Eppure mentre la gente scende in piazza con l’incubo di un’uscita al buio, il London Museum intercetta protesta e dibattito miscelandoli in una formula estetica che, in Italia, direttori, burocrati ministeriali e sovrintendenti non riuscirebbero a concepire neppure lontanamente. 
Secondo l’ultima ora Theresa May non si rassegna alla terza sconfitta di venerdì ai Comuni e sta preparando il quarto tentativo? 
Ecco la risposta artistica del London Museum: un bus a due piani zeppo di giovani artisti che vanno in giro per la city intervistando la gente sul caos-Brexit; le voci pro e contro diverranno poi parte integrante di videoinstallazioni con l’obiettivo di lasciare ai posteri traccia di un cruciale passaggio storico della vita del Paese. 
La dichiarazione di Laura Kuenssberg, editorialista della Bbc, sembra un «rumore» futurista: «È probabile che Theresa May ci voglia riprovare, ma è una decisione presa nel bunker mentre il cerchio del no deal si stringe»; parole che, se Marinetti rinascesse oggi in Inghilterra, sottoscriverebbe in un ipotetico «Nuovo Manifesto della Brexit». 
Intanto il Bristol Museum - per «celebrare» la Brexit - ha pensato di esporre nella sala d’onore Devolved Parliament (Involuzione del Parlamento), l’opera premonitrice più political-scimpanzè-scorrect di Banksy: ritrae scimpanzé seduti al posto dei deputati tra i banchi della Camera dei Comuni; un Parlamento completamente occupato da scimmie, non si sa bene se e più o meno intelligenti dei parlamentari umani.

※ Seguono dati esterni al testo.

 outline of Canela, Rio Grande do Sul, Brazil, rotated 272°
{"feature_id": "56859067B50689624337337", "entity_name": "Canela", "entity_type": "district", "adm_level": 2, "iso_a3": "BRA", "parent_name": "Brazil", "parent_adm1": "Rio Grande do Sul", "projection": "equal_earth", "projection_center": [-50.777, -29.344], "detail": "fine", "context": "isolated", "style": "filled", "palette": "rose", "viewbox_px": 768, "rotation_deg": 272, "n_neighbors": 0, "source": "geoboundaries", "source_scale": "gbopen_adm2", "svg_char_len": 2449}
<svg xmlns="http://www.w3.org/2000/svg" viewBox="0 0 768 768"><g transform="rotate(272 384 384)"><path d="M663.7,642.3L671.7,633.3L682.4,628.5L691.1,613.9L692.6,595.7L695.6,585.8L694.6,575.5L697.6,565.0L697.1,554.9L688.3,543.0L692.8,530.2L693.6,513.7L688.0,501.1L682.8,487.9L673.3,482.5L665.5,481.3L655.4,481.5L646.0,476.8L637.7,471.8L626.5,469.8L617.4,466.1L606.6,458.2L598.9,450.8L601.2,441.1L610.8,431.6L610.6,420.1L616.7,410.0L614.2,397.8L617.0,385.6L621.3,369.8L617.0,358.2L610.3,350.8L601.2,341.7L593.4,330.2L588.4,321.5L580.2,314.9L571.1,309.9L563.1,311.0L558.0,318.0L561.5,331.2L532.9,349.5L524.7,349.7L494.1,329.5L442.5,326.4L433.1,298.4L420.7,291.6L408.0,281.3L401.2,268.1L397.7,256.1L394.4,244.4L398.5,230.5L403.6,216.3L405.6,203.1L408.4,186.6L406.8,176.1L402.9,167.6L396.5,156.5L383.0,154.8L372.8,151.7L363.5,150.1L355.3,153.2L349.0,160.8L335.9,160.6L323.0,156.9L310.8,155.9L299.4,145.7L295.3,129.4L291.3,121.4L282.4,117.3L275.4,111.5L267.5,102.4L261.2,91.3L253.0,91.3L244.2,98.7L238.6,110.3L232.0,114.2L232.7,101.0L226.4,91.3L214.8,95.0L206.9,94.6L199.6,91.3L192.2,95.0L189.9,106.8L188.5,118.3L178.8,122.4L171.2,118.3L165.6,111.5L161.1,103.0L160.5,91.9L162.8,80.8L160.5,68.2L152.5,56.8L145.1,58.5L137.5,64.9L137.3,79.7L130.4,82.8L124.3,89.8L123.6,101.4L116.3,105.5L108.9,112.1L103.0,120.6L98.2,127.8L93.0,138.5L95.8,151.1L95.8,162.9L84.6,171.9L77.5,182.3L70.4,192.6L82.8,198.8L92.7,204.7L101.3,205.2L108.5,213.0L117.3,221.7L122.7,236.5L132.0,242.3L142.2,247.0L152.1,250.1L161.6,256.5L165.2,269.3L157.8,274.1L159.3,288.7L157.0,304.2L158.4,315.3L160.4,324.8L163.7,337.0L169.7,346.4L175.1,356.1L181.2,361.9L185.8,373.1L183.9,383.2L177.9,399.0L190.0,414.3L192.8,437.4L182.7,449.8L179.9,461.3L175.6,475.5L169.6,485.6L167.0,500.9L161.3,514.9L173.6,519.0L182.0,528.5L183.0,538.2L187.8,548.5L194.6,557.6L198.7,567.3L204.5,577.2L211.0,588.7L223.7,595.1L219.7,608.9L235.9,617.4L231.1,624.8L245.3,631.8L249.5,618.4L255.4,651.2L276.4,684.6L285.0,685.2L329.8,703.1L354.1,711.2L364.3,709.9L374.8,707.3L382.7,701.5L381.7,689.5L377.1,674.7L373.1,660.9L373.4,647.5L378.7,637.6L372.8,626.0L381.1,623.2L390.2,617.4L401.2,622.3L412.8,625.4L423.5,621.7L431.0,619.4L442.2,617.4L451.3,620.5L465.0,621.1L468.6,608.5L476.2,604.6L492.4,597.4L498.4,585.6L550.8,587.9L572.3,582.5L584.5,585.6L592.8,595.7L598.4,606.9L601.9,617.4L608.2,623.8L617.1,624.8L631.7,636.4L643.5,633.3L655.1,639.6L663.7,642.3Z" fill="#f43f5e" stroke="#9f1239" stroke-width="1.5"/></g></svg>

Il misterioso street artist la realizzò dieci anni fa, ma oggi il quadro è di un’attualità bestiale. Devolved Parliament fu esposto per la prima volta nel museo di Bristol durante la mostra del 2009, un evento che attirò oltre 300mila persone. Il dipinto è la più grande opera dell’artista su tela e ora è visibile grazie a un prestito del suo proprietario.

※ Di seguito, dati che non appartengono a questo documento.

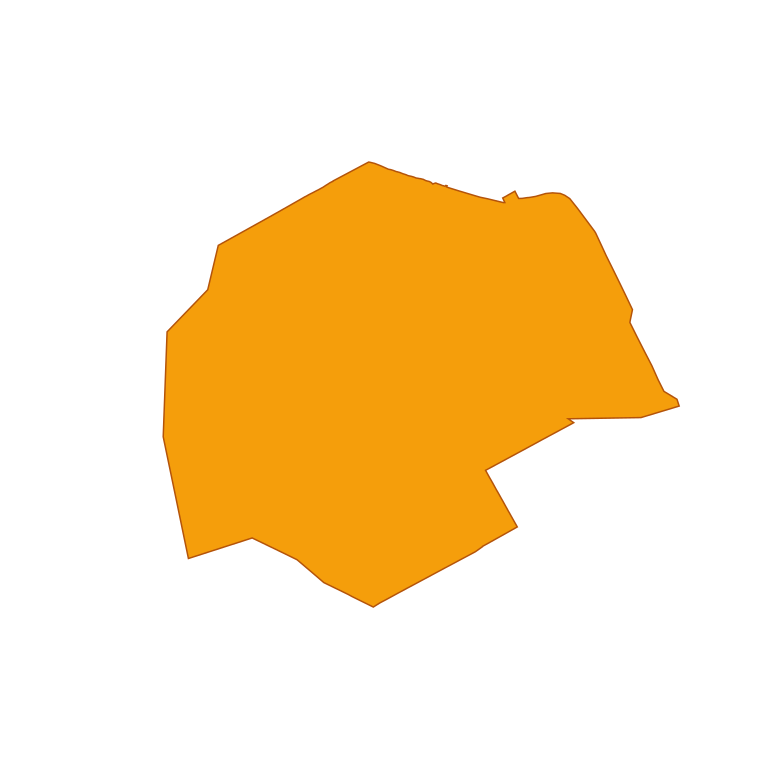 the district of San Francisco Lachigoló, Oaxaca, Mexico, rotated 228°
{"feature_id": "50627088B79182667704581", "entity_name": "San Francisco Lachigoló", "entity_type": "district", "adm_level": 2, "iso_a3": "MEX", "parent_name": "Mexico", "parent_adm1": "Oaxaca", "projection": "mercator", "projection_center": [-96.594, 17.027], "detail": "fine", "context": "isolated", "style": "filled", "palette": "amber", "viewbox_px": 768, "rotation_deg": 228, "n_neighbors": 0, "source": "geoboundaries", "source_scale": "gbopen_adm2", "svg_char_len": 2199}
<svg xmlns="http://www.w3.org/2000/svg" viewBox="0 0 768 768"><g transform="rotate(228 384 384)"><path d="M236.9,463.8L228.3,499.1L234.9,497.6L187.1,552.5L170.1,588.6L176.6,591.5L191.2,587.1L203.9,590.6L218.4,595.3L232.6,599.0L250.1,603.7L265.2,607.9L266.9,610.1L268.3,612.0L271.3,616.1L273.0,618.4L288.2,622.9L300.6,626.5L318.2,631.5L330.8,635.0L340.1,637.9L354.5,642.3L356.6,642.7L365.3,643.5L384.6,645.3L397.5,646.1L403.3,644.6L407.7,642.5L408.6,641.6L413.3,637.1L415.0,634.8L417.3,631.7L421.9,622.3L424.6,618.0L425.6,616.5L426.7,615.1L429.4,611.0L431.8,608.2L439.7,610.3L440.9,604.9L441.4,602.8L441.8,600.7L442.8,596.7L438.0,595.2L438.9,594.1L452.5,584.8L458.5,580.4L464.2,576.9L475.7,569.9L476.5,569.4L487.1,563.1L488.6,562.4L489.1,563.5L490.2,562.8L490.2,561.6L491.6,560.8L492.7,560.0L494.2,559.4L495.4,558.7L496.8,557.9L497.8,557.4L498.7,557.0L499.3,555.9L499.6,555.2L499.9,554.1L500.9,554.0L502.5,553.8L504.1,553.2L506.0,551.9L507.1,551.2L508.8,550.5L509.7,550.2L510.7,549.5L511.9,548.7L512.3,548.4L512.5,548.2L513.2,547.6L513.9,547.1L515.6,545.7L517.9,544.6L520.0,543.3L521.5,542.2L523.1,541.1L524.2,540.7L525.3,540.1L525.7,539.9L527.3,538.9L528.9,538.1L530.6,537.3L531.8,536.5L532.9,535.8L533.7,535.2L535.5,534.3L536.5,533.8L537.0,533.5L537.7,533.1L539.0,532.3L540.6,531.0L546.3,528.5L548.3,527.6L554.1,524.7L558.1,522.0L559.2,521.1L569.0,481.9L568.8,481.6L569.2,480.5L569.7,478.6L570.1,476.1L570.6,473.3L571.0,470.4L571.6,468.0L572.2,465.3L572.8,463.2L573.5,460.4L573.9,458.8L574.4,457.1L575.1,454.4L575.6,452.0L576.1,450.3L576.7,447.4L576.8,446.9L583.3,417.4L589.6,389.7L597.9,353.6L572.0,316.1L567.9,257.7L492.5,184.6L437.0,152.2L385.2,121.9L357.8,183.0L327.2,195.5L311.6,201.8L288.4,204.9L276.7,206.4L252.0,216.4L251.5,216.6L247.5,218.0L225.4,226.8L224.2,233.8L223.8,235.6L222.3,241.5L219.3,254.1L216.8,264.4L214.8,272.4L212.6,281.4L206.4,306.7L198.2,339.7L197.2,348.4L197.4,348.6L194.3,362.1L188.6,387.4L201.5,390.3L203.7,390.8L206.6,391.4L209.0,392.0L211.3,392.5L217.7,394.0L220.5,394.6L223.5,395.3L227.1,396.1L230.0,396.7L233.4,397.5L237.2,398.4L239.5,398.9L242.2,399.5L243.7,399.8L251.9,401.7L240.4,449.1L236.9,463.8Z" fill="#f59e0b" stroke="#b45309" stroke-width="1.5"/></g></svg>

L’altroieri, 29 marzo, nel giorno in cui il Regno Unito sarebbe dovuto uscire dall’Unione Europea, la factory di Banksy ha postato l’immagine dell’opera su Instagram col seguente slogano: «Ridi ora, ma un giorno nessuno sarà responsabile»: frase che riprende e modifica un cartello che compare in un’altra delle sue opere più famose, che ha sempre con protagonista un primate: «Ridete ora ma un giorno saremo noi al comando». 
Uno scimpanzè libero al posto dell’ingabbiatissima Theresa? Mai dire May.